Created on 21 Jun 2019  路  5Comments  路  Source: hashicorp/terraform

Terraform Version

Terraform v0.12.2
(independent of Terraform Providers)

Terraform Configuration Files

terraform {
  required_version = ">= 0.12"

  backend "remote" {
  }
}

# The rest are irrelevant

Expected Behavior

Consider the usage of the Terraform remote backend where configuration values are provided via the CLI.

Previously, in Terraform 0.11, I could do

terraform init -backend-config=organization=my-org \
  -backend-config=workspaces=[{name = "foobar"}]

I was able to set the values for the workspaces block for the remote backend via -backend-config CLI flag during terraform init.

Actual Behavior

Initializing the backend...

Error: Invalid backend configuration argument

The backend configuration argument "workspaces" given on the command line is
not expected for the selected backend type.

Steps to Reproduce

terraform init -backend-config=organization=my-org \
  -backend-config=workspaces=[{name = "foobar"}]

Additional Context

This change in behaviour is probably due to the commit which added validation against the Attributes of backend schemas only and does not bother with BlockTypes. As far as I could tell, there was no validation previously and the value was passed to the backend directly for deserialization.
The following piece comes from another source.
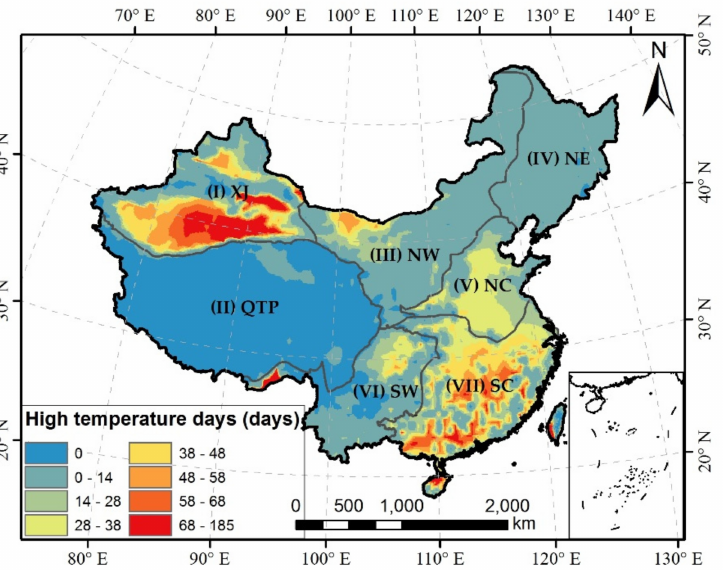
Figure 2. Spatial distribution of annual mean high-temperature days over China during 1979–2018.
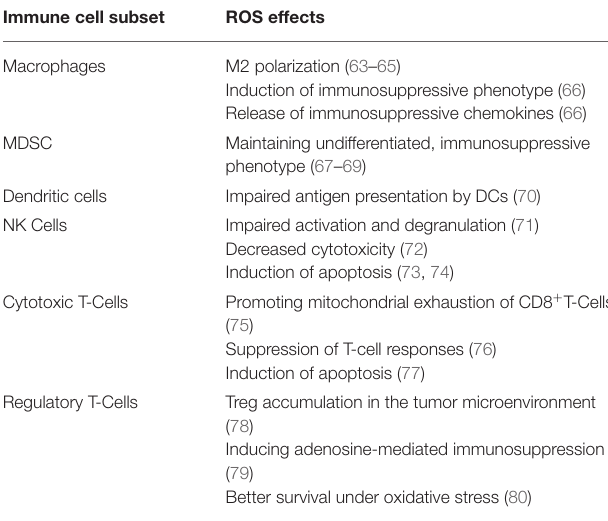
TABLE 1 | Effects of excessive ROS levels on different populations of immune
This will affect https://github.com/gruntwork-io/terragrunt/issues/687.

bug cli v0.12

Most helpful comment

Ran into this issue as well, I was able to use a disk file to specify the workspace, but spent time trying to get the workspaces=[{name=foo}] syntax working before I found this GitHub Issue. Until this can be resolved, would it make sense to add a note to the documentation at:

https://www.terraform.io/docs/backends/config.html#partial-configuration

to indicate that not being able to set the workspace name/prefix from the command line using -backend-config is a known limitation?

All 5 comments

Thanks for reporting this, @lawliet89.

Indeed, before this worked as an accidental consequence of how Terraform was using HCL, and no longer works because workspace isn't a list of objects but rather a nested block.
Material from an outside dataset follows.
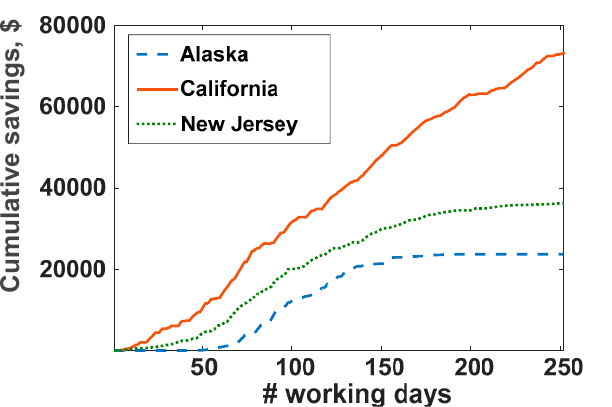
Figure 7 The original power balance profile and its change after different number of participating EVs. The curve 252 veh corresponds to the maximum total daily number of EVs awarded by a contract; the curve 150 veh is for illustration purposes to show the results of partial exploitation with less EVs than the prosumer needs to dispose its PV energy excess. In the case of no collaboration with EVs, the prosumer will at times have surplus solar generation that exceeds the consumption of the building. It was discussed in the Introduction that there is SRECs program [8] in the USA, but it requires participants to reserve a portion of their generation, therefore the daily amount of energy to supply the building consumption is reduced. For that reason, in the calculations in this paper for the chosen states, no value is assigned to the surplus solar generation in the case of no collaboration between prosumer and EVs. A quantitative comparison to state-of-the- art research on combining V2B with local PV generation is performed in Section 6.4.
I think we'll need to investigate a little deeper to see what is feasible as a response here. We might be able to address this by having the -backend-config handling check if the given name is of a block and specifically ask HCL to parse the argument as a list of objects in that case before converting it into the correct block representation. This means that we'd be bypassing some of the usual processing HCL does and so we'd likely have to implement some local validation for the contents of the objects in the list, but that should just be annoying rather than impossible.

In the meantime, passing this option via a file on disk would be the workaround, since an HCL file for backend config can use all of the HCL syntax features natively. However, I expect that generating a temporary file like that will not be convenient for terragrunt; generating a file on disk happens to how Terraform Cloud and Terraform Enterprise handle this situation, but they have more control over the execution environment than terragrunt tends to, given that terragrunt can be used directly as a CLI tool.

Ran into this issue as well, I was able to use a disk file to specify the workspace, but spent time trying to get the workspaces=[{name=foo}] syntax working before I found this GitHub Issue. Until this can be resolved, would it make sense to add a note to the documentation at:

https://www.terraform.io/docs/backends/config.html#partial-configuration

to indicate that not being able to set the workspace name/prefix from the command line using -backend-config is a known limitation?

+1 for this, will definitely help with generating repository-based dynamic workspaces with Terraform Cloud!

Also encountered this for Terratest.

A documentation update would have been useful. Like @jfpanisset I also spent some hours trying to work this out.
I'll likely go down the route of specifying an HCL file.

We need to be able to pass variables on terraform init. This is critical.

We can't specify a file with sensitive information.